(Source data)
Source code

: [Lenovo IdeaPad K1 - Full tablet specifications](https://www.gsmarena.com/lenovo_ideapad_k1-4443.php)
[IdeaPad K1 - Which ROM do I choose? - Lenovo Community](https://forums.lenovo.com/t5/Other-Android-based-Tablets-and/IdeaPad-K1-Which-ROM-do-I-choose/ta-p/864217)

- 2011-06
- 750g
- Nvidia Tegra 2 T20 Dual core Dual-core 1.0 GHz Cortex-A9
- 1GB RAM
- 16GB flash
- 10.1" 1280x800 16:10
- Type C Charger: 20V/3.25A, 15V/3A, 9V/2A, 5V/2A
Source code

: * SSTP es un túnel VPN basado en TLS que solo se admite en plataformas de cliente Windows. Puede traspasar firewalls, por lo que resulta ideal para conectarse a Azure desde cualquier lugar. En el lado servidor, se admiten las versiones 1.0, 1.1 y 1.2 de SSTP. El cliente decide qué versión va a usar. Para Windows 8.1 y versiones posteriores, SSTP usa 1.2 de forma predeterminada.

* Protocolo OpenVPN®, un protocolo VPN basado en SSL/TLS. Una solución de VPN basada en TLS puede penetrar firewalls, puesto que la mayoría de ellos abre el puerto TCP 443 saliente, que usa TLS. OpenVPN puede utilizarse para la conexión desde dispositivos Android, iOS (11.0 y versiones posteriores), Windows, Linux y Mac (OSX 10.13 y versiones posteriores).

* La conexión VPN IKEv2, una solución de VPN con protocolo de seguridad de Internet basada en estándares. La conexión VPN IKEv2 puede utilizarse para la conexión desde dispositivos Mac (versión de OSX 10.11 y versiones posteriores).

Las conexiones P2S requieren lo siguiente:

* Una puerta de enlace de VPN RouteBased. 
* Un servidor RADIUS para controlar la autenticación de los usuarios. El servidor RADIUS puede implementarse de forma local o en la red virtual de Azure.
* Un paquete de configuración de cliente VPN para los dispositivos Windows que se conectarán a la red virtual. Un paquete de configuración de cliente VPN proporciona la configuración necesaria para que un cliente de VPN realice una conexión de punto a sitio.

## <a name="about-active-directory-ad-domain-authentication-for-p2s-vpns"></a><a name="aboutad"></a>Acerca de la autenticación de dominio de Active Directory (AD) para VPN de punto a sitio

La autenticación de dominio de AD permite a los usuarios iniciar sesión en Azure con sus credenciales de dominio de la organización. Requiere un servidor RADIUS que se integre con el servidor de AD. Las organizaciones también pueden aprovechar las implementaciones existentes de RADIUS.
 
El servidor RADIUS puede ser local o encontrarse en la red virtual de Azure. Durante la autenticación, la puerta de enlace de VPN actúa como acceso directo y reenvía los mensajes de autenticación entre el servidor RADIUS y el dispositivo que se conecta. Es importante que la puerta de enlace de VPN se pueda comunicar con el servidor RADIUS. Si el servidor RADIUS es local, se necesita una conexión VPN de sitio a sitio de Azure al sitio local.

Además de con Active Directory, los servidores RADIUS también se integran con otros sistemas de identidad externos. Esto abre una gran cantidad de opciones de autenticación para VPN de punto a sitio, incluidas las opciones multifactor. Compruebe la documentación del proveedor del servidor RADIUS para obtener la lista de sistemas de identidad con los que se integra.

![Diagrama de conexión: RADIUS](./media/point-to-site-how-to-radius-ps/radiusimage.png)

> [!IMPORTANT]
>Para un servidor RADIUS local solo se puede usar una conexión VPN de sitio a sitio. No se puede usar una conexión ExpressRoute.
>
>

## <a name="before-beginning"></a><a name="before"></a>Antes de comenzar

# Exercise goal
Reproduce the records verbatim, starting at the line that contains "[Lenovo IdeaPad K1" and ending with the line that contains "Las conexiones P2S", both lines included.

# Answer section
: [Lenovo IdeaPad K1 - Full tablet specifications](https://www.gsmarena.com/lenovo_ideapad_k1-4443.php)
[IdeaPad K1 - Which ROM do I choose? - Lenovo Community](https://forums.lenovo.com/t5/Other-Android-based-Tablets-and/IdeaPad-K1-Which-ROM-do-I-choose/ta-p/864217)

- 2011-06
- 750g
- Nvidia Tegra 2 T20 Dual core Dual-core 1.0 GHz Cortex-A9
- 1GB RAM
- 16GB flash
- 10.1" 1280x800 16:10
- Type C Charger: 20V/3.25A, 15V/3A, 9V/2A, 5V/2A
Source code

: * SSTP es un túnel VPN basado en TLS que solo se admite en plataformas de cliente Windows. Puede traspasar firewalls, por lo que resulta ideal para conectarse a Azure desde cualquier lugar. En el lado servidor, se admiten las versiones 1.0, 1.1 y 1.2 de SSTP. El cliente decide qué versión va a usar. Para Windows 8.1 y versiones posteriores, SSTP usa 1.2 de forma predeterminada.

* Protocolo OpenVPN®, un protocolo VPN basado en SSL/TLS. Una solución de VPN basada en TLS puede penetrar firewalls, puesto que la mayoría de ellos abre el puerto TCP 443 saliente, que usa TLS. OpenVPN puede utilizarse para la conexión desde dispositivos Android, iOS (11.0 y versiones posteriores), Windows, Linux y Mac (OSX 10.13 y versiones posteriores).

* La conexión VPN IKEv2, una solución de VPN con protocolo de seguridad de Internet basada en estándares. La conexión VPN IKEv2 puede utilizarse para la conexión desde dispositivos Mac (versión de OSX 10.11 y versiones posteriores).

Las conexiones P2S requieren lo siguiente:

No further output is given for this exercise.